(Assignment) Filter the rows below and copy out every line that contains the string "pour".

(Dataset entries)

——————

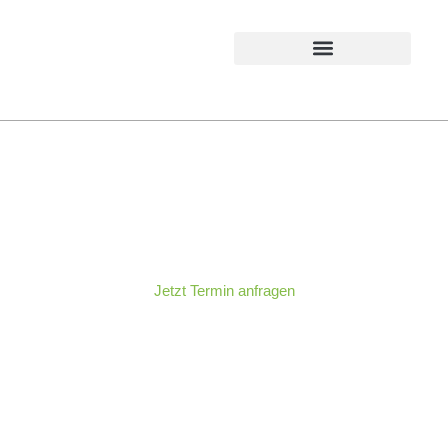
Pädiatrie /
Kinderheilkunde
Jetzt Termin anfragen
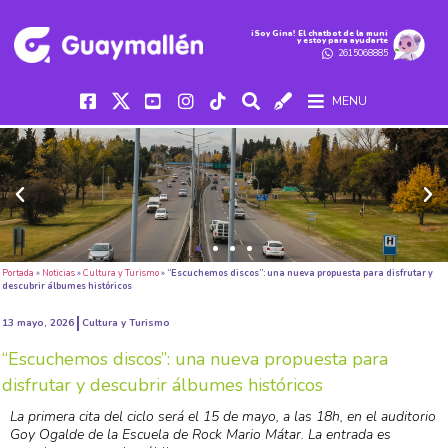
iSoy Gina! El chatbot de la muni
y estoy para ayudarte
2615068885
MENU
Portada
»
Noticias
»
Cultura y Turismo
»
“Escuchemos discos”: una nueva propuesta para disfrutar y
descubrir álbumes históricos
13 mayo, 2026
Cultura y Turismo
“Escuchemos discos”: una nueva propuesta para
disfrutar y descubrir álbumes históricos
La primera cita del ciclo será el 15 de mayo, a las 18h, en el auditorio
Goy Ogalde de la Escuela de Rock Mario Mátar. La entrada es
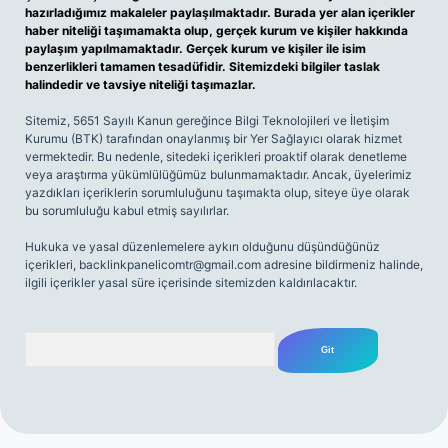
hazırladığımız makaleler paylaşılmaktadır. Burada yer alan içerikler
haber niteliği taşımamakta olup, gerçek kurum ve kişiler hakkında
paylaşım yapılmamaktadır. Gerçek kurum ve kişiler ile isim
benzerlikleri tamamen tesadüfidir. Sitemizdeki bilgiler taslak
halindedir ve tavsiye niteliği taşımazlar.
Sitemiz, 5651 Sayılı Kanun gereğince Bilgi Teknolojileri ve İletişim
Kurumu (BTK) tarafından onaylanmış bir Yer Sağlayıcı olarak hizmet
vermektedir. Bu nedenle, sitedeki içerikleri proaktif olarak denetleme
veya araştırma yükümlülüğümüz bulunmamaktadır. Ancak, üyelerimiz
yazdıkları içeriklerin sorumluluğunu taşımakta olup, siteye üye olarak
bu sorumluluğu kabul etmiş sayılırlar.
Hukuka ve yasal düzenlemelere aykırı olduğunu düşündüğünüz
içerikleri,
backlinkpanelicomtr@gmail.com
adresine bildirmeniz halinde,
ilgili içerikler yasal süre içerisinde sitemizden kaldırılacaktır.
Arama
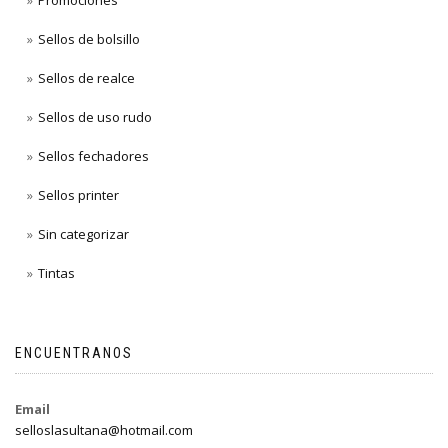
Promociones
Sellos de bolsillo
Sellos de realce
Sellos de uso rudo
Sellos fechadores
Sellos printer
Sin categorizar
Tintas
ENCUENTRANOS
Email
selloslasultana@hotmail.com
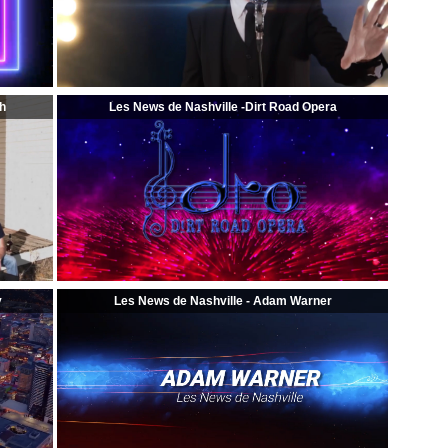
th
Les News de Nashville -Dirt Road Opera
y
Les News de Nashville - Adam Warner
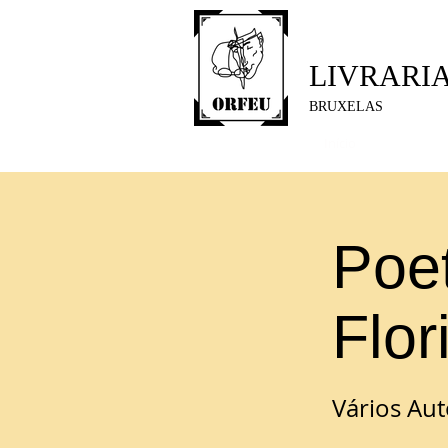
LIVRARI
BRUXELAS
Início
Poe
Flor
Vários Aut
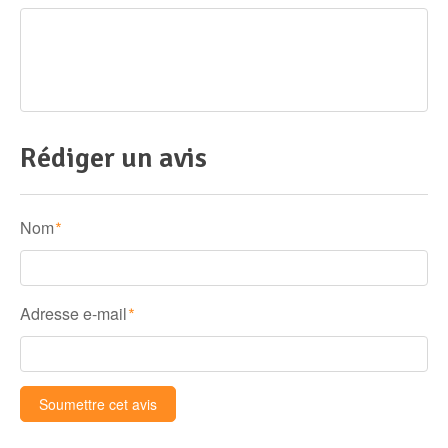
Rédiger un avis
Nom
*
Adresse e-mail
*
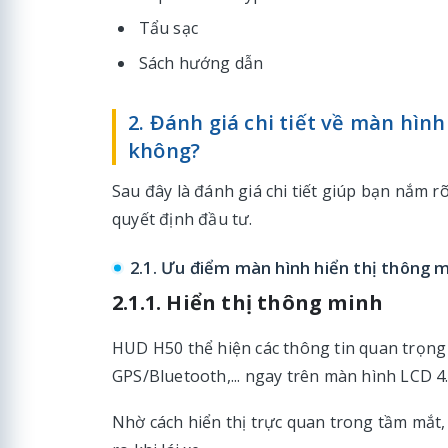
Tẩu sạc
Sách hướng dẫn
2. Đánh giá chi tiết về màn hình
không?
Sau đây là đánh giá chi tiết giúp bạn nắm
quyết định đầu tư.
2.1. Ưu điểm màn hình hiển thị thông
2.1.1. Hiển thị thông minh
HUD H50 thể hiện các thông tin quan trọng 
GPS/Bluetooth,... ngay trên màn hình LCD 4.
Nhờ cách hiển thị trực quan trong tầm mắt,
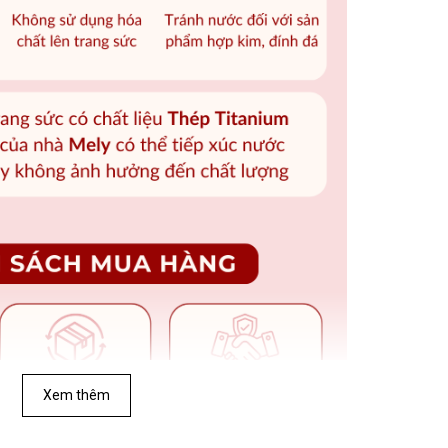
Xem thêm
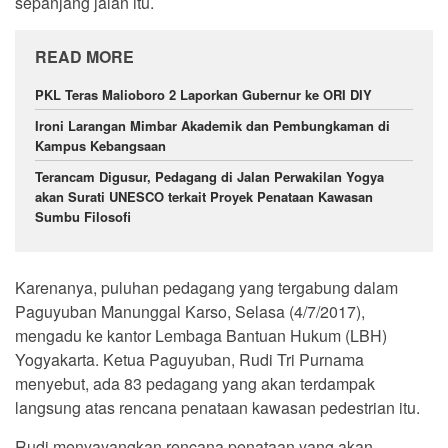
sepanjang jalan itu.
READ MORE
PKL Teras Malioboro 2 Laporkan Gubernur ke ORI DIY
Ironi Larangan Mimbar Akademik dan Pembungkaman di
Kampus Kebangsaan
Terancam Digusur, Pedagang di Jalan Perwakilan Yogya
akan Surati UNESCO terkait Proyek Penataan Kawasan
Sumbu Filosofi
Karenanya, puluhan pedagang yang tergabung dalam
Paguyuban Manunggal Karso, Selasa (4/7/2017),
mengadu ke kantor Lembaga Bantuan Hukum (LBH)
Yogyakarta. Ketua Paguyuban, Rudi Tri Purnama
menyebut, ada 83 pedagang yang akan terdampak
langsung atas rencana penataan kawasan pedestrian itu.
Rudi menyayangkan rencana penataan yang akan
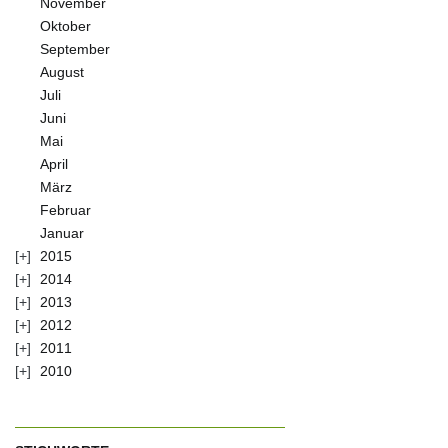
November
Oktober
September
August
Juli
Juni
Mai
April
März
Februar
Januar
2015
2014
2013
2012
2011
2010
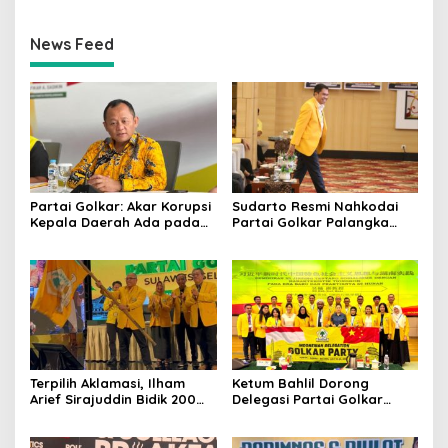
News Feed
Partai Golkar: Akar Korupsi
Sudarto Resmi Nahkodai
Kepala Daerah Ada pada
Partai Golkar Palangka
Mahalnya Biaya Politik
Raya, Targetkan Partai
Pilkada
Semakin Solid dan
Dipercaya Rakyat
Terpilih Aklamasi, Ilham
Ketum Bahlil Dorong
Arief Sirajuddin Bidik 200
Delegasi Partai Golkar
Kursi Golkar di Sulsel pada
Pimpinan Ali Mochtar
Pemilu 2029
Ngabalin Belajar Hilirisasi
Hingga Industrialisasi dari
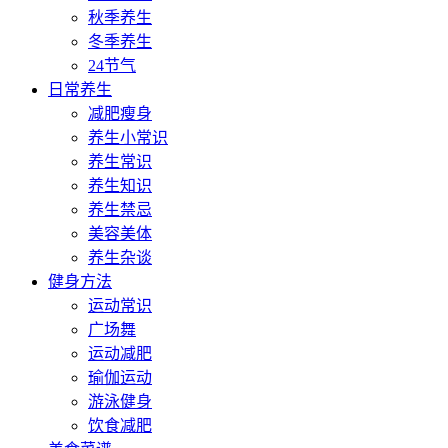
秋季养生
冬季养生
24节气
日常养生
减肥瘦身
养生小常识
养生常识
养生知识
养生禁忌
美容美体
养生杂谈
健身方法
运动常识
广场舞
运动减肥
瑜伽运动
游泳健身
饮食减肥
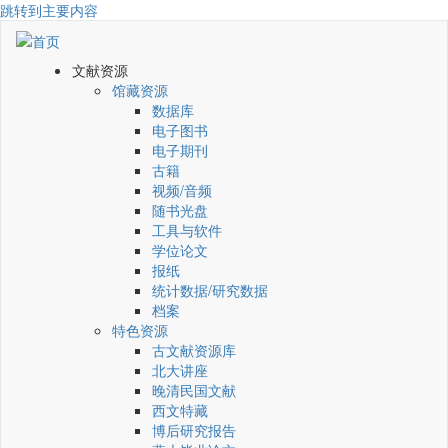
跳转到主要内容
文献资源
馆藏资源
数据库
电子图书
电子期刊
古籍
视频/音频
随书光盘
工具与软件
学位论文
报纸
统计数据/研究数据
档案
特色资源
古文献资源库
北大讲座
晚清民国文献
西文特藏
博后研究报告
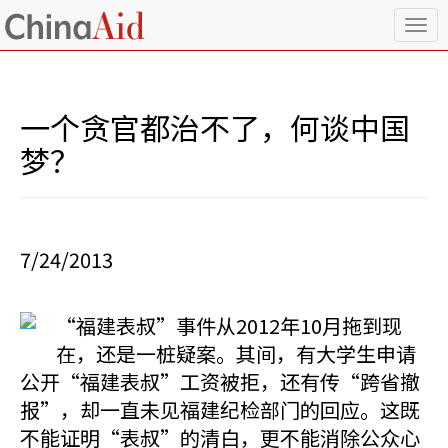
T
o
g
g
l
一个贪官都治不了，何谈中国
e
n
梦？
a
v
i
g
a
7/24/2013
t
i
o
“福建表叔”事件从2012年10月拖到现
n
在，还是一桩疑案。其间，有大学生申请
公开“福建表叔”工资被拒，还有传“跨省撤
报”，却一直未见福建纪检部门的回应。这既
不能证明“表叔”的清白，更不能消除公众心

——————

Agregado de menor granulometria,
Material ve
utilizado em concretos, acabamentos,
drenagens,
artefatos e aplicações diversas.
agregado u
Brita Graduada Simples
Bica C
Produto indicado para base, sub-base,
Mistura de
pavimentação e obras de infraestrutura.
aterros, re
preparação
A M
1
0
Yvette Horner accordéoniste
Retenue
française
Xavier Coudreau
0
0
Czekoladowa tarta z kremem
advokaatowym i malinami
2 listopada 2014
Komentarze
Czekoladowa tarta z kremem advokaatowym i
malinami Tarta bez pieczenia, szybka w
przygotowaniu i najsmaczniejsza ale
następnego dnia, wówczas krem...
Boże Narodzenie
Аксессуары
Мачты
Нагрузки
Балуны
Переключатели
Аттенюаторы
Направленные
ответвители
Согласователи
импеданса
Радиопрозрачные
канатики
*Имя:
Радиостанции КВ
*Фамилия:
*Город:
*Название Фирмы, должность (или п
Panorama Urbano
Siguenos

——————

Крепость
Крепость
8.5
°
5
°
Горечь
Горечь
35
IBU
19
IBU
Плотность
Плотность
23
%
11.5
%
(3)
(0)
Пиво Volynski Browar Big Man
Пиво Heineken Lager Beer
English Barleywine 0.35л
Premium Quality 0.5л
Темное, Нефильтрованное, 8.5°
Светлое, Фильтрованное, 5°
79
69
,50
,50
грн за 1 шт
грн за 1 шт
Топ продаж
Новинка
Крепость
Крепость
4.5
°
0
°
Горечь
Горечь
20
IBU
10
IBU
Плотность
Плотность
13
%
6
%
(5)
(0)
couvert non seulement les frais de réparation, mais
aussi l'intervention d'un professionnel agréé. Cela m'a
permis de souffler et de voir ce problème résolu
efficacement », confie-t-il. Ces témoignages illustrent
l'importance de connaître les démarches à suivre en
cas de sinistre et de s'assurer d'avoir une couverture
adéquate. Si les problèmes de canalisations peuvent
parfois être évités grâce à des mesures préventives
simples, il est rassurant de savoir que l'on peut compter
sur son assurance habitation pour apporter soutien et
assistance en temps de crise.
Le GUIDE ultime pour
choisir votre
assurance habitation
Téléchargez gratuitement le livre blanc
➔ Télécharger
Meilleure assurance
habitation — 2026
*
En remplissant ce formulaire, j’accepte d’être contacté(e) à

——————

(Answer to this task)
sur son assurance habitation pour apporter soutien et
Le GUIDE ultime pour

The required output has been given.